-- Start Document passage --

Brian Schmidt: So there's been some evolution in the brand since that time, and it felt like a good moment for us to get the brand back out there and get it just back in front of customers.
Brian Schmidt: And I think we found a really great way to do that with a great story—a classic heritage story, a very simple product for us to get behind.
Brian Schmidt: And we were able to just create an amazing campaign featuring, you know, a couple of celebrities, some really striking portraiture, and some interviews with them that led to a lot of success in out-of-home, CTV, and other channels for us.
Brian Schmidt: And it really has been a phenomenal campaign.
Brian Schmidt: We're still seeing impact from it months after it initially ran.
Kailin Noivo: Yeah.
Kailin Noivo: Very cool.
Kailin Noivo: And I saw a lot of buzz on it.
Kailin Noivo: I saw a huge billboard when I landed in Times Square not a couple months ago whenever the campaign ran.
Kailin Noivo: You just spoke at eTail Boston.
Kailin Noivo: You did a keynote on the customer journey from discovery to loyalty, and obviously, oversee multiple brands.
Kailin Noivo: You were with a couple of other folks.
Kailin Noivo: Maybe, yeah, looking back on that conversation now, what stood out to you the most?
Kailin Noivo: Yeah, I'd love to hear a bit more about your takeaways on the back of that conversation.
Brian Schmidt: Yeah.
Brian Schmidt: It was a super interesting conversation.
Brian Schmidt: It was an interesting collection of brands.
Brian Schmidt: We were all of us in slightly different spaces, although there was a CMO also on that panel that was in exactly the same space as me.
Brian Schmidt: I think in the conversations, there were a lot of different points of view on the customer, and obviously, the customer journey being the topic of that panel.
Brian Schmidt: But for me, the primary thing that always stands out in the customer journey is that you don't have one customer that's a monolith in almost any business.
Brian Schmidt: It's very, very rare that you're like, "This is my singular customer journey. This is the only kind of customer I have."

-- End Document passage --
-- Start Provided records --

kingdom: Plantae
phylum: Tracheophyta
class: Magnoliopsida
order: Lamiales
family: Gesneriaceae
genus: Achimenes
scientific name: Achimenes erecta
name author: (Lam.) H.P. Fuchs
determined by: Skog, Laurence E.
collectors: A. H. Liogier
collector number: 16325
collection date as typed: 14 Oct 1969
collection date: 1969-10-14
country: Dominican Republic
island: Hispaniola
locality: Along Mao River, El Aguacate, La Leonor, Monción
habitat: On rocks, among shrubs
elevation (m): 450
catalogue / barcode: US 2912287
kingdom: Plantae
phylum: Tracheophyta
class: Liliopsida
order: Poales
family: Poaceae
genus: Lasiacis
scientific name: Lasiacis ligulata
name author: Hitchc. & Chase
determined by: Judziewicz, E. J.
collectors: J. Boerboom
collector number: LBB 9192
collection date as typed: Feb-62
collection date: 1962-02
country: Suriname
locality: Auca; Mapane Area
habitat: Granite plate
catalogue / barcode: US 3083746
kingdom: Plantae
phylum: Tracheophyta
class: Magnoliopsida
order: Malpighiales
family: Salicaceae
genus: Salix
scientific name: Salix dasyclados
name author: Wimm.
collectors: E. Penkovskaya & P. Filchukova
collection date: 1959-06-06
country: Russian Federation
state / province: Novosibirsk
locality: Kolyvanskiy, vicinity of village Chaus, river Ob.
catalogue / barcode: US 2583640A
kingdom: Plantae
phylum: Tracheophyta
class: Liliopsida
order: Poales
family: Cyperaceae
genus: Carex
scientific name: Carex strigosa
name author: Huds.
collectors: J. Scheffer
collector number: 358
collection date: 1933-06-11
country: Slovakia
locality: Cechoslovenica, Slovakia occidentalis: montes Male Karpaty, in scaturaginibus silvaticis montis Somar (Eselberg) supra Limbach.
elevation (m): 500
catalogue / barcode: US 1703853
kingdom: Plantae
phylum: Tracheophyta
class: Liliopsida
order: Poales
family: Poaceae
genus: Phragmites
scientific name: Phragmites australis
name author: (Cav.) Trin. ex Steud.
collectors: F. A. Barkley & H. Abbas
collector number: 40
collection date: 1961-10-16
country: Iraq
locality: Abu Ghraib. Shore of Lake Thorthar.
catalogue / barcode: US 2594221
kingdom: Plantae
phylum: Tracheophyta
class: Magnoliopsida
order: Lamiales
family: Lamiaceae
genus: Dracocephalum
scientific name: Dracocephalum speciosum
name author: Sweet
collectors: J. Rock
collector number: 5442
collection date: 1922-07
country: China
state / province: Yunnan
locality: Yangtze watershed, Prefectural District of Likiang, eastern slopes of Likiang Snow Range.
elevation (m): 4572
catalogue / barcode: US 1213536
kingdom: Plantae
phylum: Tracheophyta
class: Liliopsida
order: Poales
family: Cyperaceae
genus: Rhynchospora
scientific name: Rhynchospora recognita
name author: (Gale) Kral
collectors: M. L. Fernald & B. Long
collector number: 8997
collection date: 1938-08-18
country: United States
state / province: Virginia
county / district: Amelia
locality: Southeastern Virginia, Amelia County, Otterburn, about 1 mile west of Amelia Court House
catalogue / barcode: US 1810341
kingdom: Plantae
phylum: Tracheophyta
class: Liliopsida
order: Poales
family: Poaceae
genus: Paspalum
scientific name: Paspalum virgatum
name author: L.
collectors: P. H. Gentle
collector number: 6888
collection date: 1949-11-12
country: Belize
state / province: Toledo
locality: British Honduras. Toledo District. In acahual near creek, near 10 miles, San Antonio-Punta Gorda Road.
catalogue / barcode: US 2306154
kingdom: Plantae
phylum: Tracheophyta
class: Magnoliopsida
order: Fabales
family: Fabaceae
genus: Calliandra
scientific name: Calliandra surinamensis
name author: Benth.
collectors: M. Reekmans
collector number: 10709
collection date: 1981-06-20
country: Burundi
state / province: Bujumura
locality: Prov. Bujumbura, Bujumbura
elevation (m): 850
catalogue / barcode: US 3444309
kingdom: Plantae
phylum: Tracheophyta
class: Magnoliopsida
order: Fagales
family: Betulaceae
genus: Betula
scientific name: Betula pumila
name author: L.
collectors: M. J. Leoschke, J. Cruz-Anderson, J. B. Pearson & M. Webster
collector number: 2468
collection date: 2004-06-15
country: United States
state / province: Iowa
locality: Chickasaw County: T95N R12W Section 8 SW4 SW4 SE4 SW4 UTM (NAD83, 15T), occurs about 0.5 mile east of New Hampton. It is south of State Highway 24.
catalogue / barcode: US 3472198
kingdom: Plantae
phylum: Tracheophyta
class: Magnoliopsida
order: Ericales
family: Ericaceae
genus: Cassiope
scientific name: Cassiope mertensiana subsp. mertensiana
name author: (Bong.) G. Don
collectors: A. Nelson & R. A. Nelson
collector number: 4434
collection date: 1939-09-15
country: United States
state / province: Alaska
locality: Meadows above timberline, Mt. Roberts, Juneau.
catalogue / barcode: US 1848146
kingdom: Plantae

-- End Provided records --

Work to do —
1) In the entries, update the stretch from the line containing "collection date: 1938-08-18" through the end of the entries by replacing "locality" with "site" and leaving everything else unchanged. Give back only those lines.
2) Go on with the interview transcript about the brand campaign and the customer journey, starting after its last line.
The interview transcript and the entries are unrelated to each other.

Answers for this exercise —
1)
collection date: 1938-08-18
country: United States
state / province: Virginia
county / district: Amelia
site: Southeastern Virginia, Amelia County, Otterburn, about 1 mile west of Amelia Court House
catalogue / barcode: US 1810341
kingdom: Plantae
phylum: Tracheophyta
class: Liliopsida
order: Poales
family: Poaceae
genus: Paspalum
scientific name: Paspalum virgatum
name author: L.
collectors: P. H. Gentle
collector number: 6888
collection date: 1949-11-12
country: Belize
state / province: Toledo
site: British Honduras. Toledo District. In acahual near creek, near 10 miles, San Antonio-Punta Gorda Road.
catalogue / barcode: US 2306154
kingdom: Plantae
phylum: Tracheophyta
class: Magnoliopsida
order: Fabales
family: Fabaceae
genus: Calliandra
scientific name: Calliandra surinamensis
name author: Benth.
collectors: M. Reekmans
collector number: 10709
collection date: 1981-06-20
country: Burundi
state / province: Bujumura
site: Prov. Bujumbura, Bujumbura
elevation (m): 850
catalogue / barcode: US 3444309
kingdom: Plantae
phylum: Tracheophyta
class: Magnoliopsida
order: Fagales
family: Betulaceae
genus: Betula
scientific name: Betula pumila
name author: L.
collectors: M. J. Leoschke, J. Cruz-Anderson, J. B. Pearson & M. Webster
collector number: 2468
collection date: 2004-06-15
country: United States
state / province: Iowa
site: Chickasaw County: T95N R12W Section 8 SW4 SW4 SE4 SW4 UTM (NAD83, 15T), occurs about 0.5 mile east of New Hampton. It is south of State Highway 24.
catalogue / barcode: US 3472198
kingdom: Plantae
phylum: Tracheophyta
class: Magnoliopsida
order: Ericales
family: Ericaceae
genus: Cassiope
scientific name: Cassiope mertensiana subsp. mertensiana
name author: (Bong.) G. Don
collectors: A. Nelson & R. A. Nelson
collector number: 4434
collection date: 1939-09-15
country: United States
state / province: Alaska
site: Meadows above timberline, Mt. Roberts, Juneau.
catalogue / barcode: US 1848146
kingdom: Plantae

2)
Brian Schmidt: And when I apply that to Brooks Brothers, for example, we have kids that are graduating from college and getting a suit for that.
Brian Schmidt: We have people that are interviewing for their first job or finding themselves in a job that actually requires them to be dressed up in a different way.
Brian Schmidt: We have weddings.
Brian Schmidt: We've got all these different life moments that happen, and the customer that comes in for one is not going to be the same as the customer that comes in for another.
Brian Schmidt: If it's a kid fresh out of college who's graduating or a CEO, they have slightly different missions than what they're trying to purchase and then what their purchase behavior will be afterwards.
Brian Schmidt: And so when you go to map it out, you just gotta make sure that you're not thinking about one customer, but you do a little bit of due diligence to say, "Hey, these are my four or five customer personas that matter."
Brian Schmidt: Maybe it's two, three, maybe it's four, five.
Brian Schmidt: Don't go to twenty because then you're getting too many.
Brian Schmidt: It's gonna be hard to break it apart.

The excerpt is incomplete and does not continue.